BILBAO.- From 2001, The Guest Work programme has exhibited outstanding works from a number of museums and collections as a way of enriching our vision of artists with works in the permanent Museum collection, or of showing artists not represented there. In 2004 the Fundación Santander became involved with the initiative, sponsoring each new edition, facilitating the organization of several editions a year and, occasionally, even loaning works from its own collection.
In this, the 26th edition, the guest work is a panel by one of the best Spanish painters of the 16th century: Luis de Morales, known as el Divino because of the depth of emotion that, with a meticulous, painstaking technique, he brought to religious iconography. His favourite themes are the Virgin with the Child and the Pietà, and both can be seen now at the Museum thanks to our latest guest work. Moreover, this Virgin with the Child, from the Arango Collection, Madrid, provides the perfect accompaniment for one of the finest works in the Bilbao Fine Arts Museum collection, Pietà, a panel of almost exactly the same dimensions from ca. 1560.

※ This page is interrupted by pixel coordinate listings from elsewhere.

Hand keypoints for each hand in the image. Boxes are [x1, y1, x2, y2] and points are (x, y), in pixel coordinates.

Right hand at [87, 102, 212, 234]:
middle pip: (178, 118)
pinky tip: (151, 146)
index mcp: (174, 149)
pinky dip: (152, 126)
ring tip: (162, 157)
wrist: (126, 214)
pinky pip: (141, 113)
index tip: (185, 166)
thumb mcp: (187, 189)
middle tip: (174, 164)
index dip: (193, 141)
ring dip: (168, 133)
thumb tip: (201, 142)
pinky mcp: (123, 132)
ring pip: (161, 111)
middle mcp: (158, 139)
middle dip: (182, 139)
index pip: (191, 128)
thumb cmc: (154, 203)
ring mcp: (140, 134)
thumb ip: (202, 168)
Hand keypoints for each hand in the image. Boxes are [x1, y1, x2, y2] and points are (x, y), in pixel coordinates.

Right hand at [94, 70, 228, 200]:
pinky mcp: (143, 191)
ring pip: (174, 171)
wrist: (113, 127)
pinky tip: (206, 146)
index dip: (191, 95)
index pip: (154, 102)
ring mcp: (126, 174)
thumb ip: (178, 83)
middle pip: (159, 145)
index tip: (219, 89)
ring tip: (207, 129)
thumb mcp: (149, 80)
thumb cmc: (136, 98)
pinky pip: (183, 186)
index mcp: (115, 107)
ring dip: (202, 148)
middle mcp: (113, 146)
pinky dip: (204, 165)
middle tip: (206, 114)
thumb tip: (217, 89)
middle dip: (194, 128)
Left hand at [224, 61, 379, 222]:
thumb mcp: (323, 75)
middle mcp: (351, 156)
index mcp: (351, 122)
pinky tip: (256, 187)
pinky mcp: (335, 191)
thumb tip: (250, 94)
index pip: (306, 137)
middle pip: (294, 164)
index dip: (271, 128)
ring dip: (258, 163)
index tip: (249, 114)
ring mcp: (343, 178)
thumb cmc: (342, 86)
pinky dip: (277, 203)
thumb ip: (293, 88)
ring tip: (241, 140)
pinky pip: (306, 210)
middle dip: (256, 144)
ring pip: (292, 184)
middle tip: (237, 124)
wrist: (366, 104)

Luis de Morales (Badajoz, c. 1509-86)
Virgin of the Hat or Virgin with the Child, c. 1570
Oil on panel, 70,5 x 50 cm
Arango Collection, Madrid
In terms of sheer quality, this is one of the finest of all the works Luis de Morales produced on this theme, or variations of it. He offers here an image in which the Child clings fondly to His mother while she turns her melancholy gaze on Him, half-guessing the sad future that awaits her son.
Angulo describes the Virgin as radiant and serene as moonlight when portrayed in this kind of painting by Morales: This poetic description matches the present work perfectly. The figures are indeed shown as if lit by the light of the moon, giving them that slightly waxy look so often seen in Morales paintings.
A striking feature of this highly colourful painting is the delicacy and attention to detail with which it is painted. The modelling of the figures, enveloped in a soft sfumato, is clearly influenced by Leonardo.
Both are lit by a powerful light pouring in from the left hand side, which highlights flesh brightly against the dark background, a contrivance Morales employed in many of his works. A good example of all this is the Bilbao Pietà, dated from ten years earlier.
The Virgins unusual headwear, referred to in the title, has a round brim covered with gauze ribbons of subtle transparencies, a model appreciable in other Spanish and Portuguese paintings dating from the late 16th and early 17th centuries. The Virgins robes have occasionally been associated with gypsy apparel, which explains why the panel is also known as the Gypsy Virgin, although some authors link the hat to the courtly robes of the time.
Luis de Morales worked all his life in Extremadura, Andalusia and Portugal, and developed his attractive, personal style on his own, far from possible influences of the Court and the main artistic centres of the day. His production includes large retables and small prayer paintings imbued with a powerful spirituality, which won him the nickname el Divino. His favourite themes include the Pietà and, as in this work, the Virgin and the Child; in both, Morales art achieves an exalted religiosity.